What the task asks :: The expected response is the full listing, retyped exactly, without its images.
Given material section start
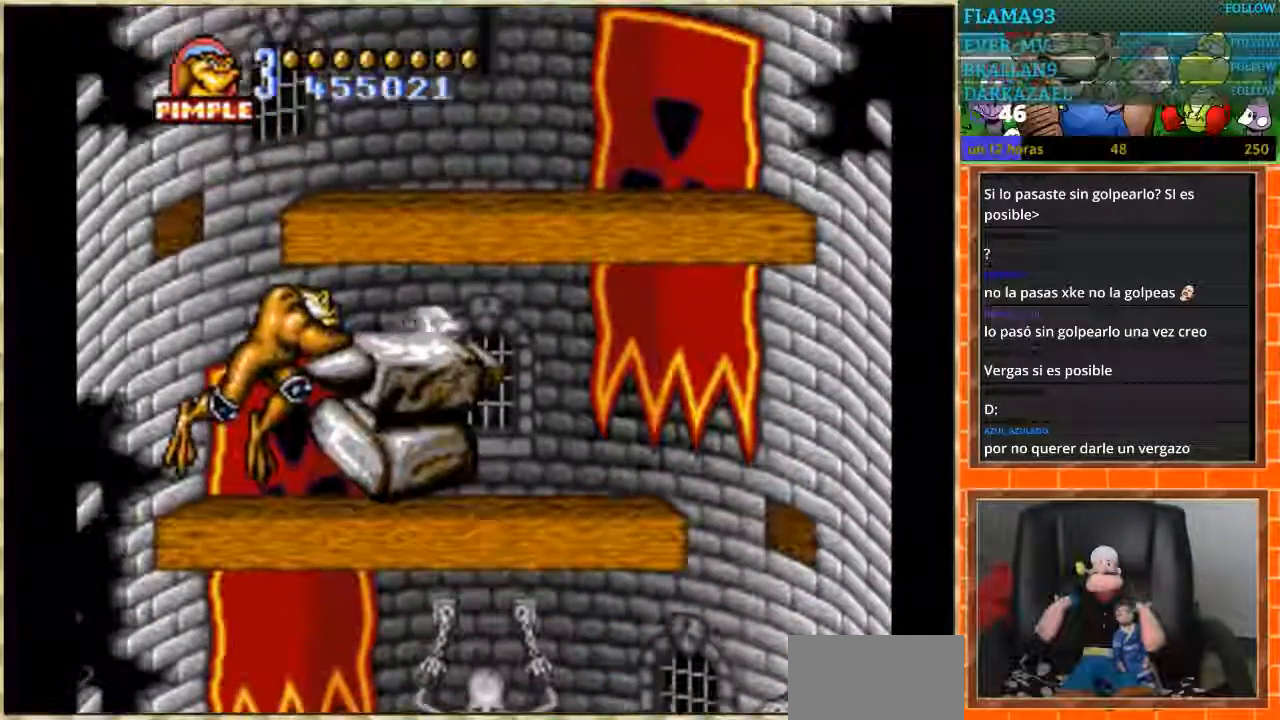
{"buttons": ["DPAD_RIGHT"], "events": [[33, "DPAD_RIGHT", "down"]]}
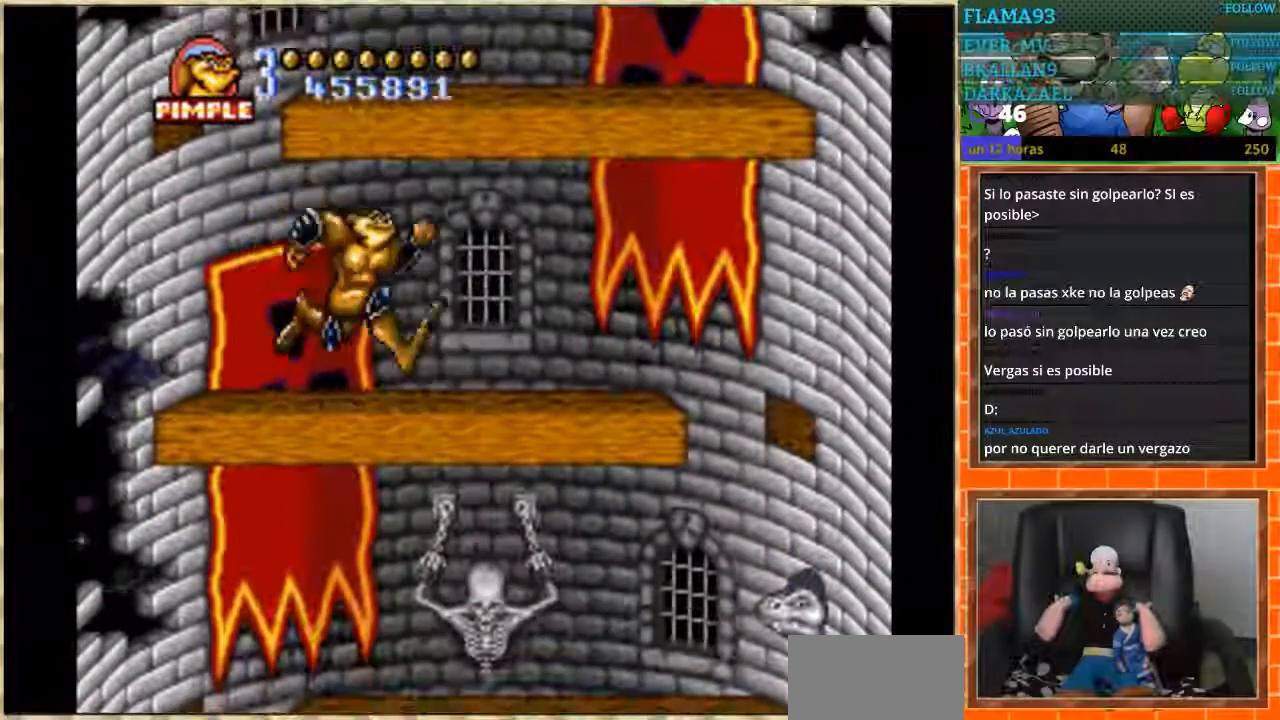
{"buttons": [], "events": [[234, "DPAD_RIGHT", "up"]]}
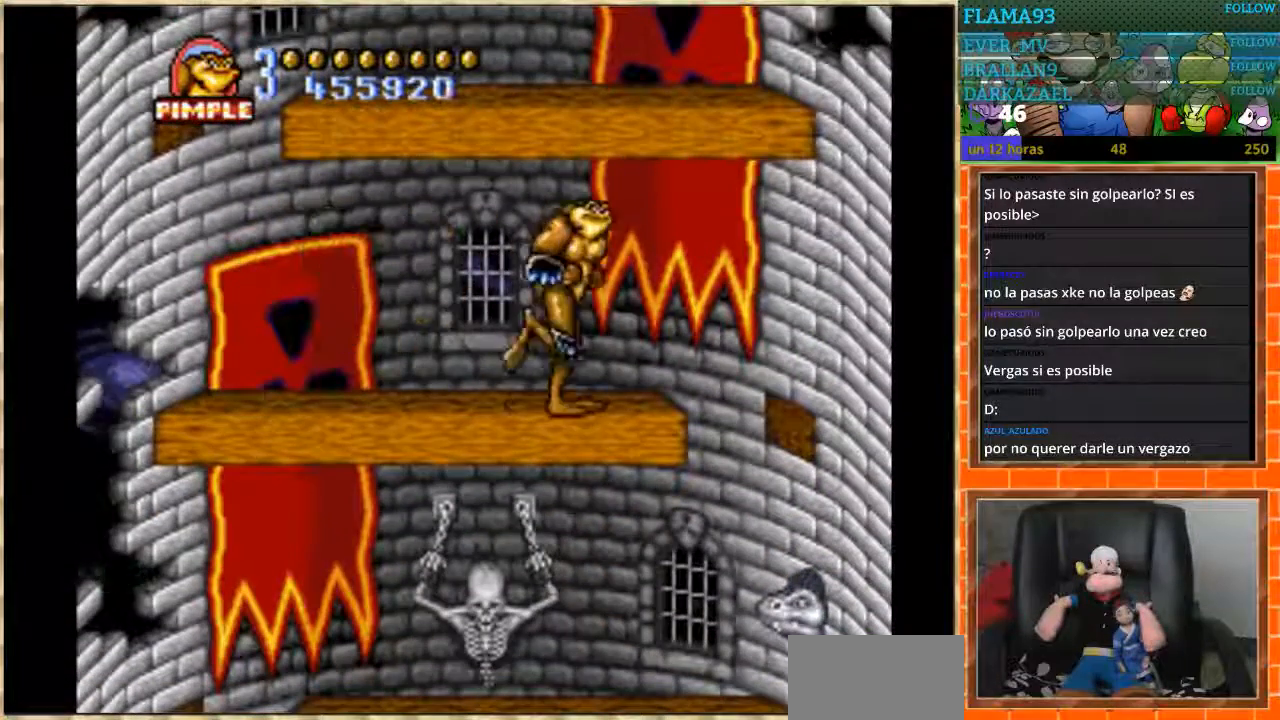
{"buttons": ["DPAD_RIGHT"], "events": [[400, "DPAD_RIGHT", "down"]]}
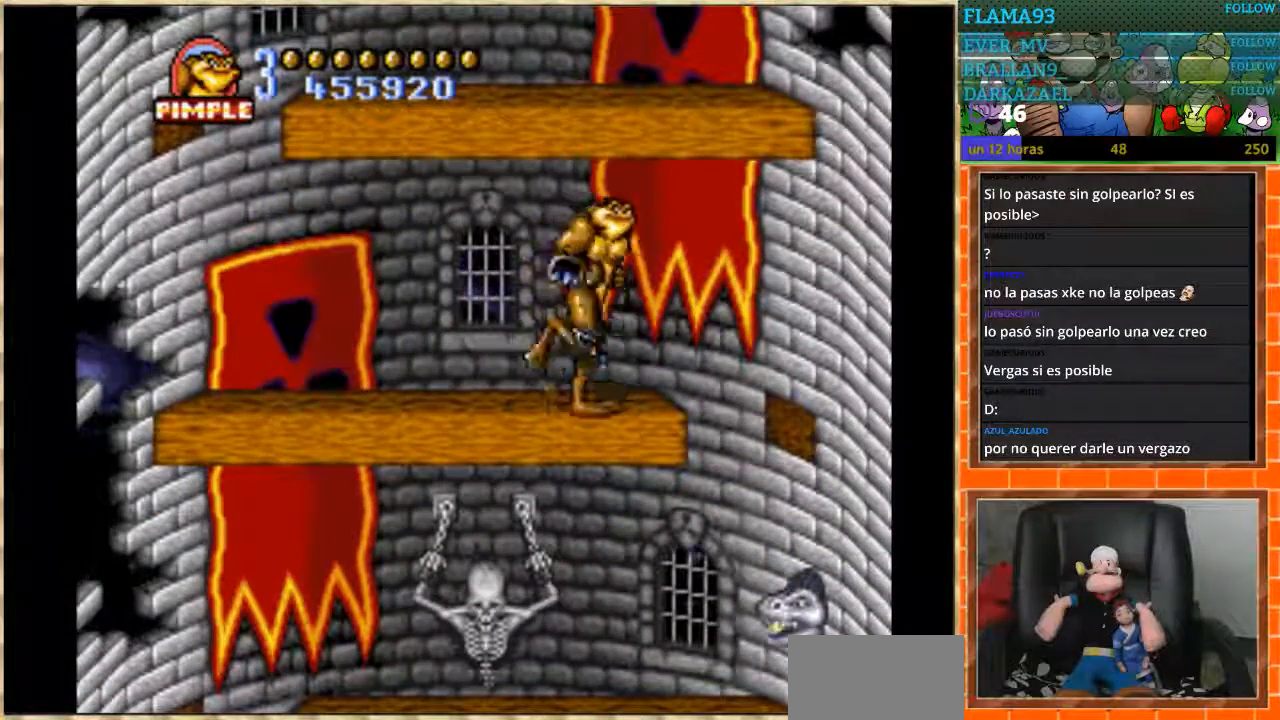
{"buttons": [], "events": [[67, "DPAD_RIGHT", "up"]]}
Given material section end
Answer area ::
{"buttons": ["DPAD_RIGHT"], "events": [[33, "DPAD_RIGHT", "down"]]}
{"buttons": [], "events": [[234, "DPAD_RIGHT", "up"]]}
{"buttons": ["DPAD_RIGHT"], "events": [[400, "DPAD_RIGHT", "down"]]}
{"buttons": [], "events": [[67, "DPAD_RIGHT", "up"]]}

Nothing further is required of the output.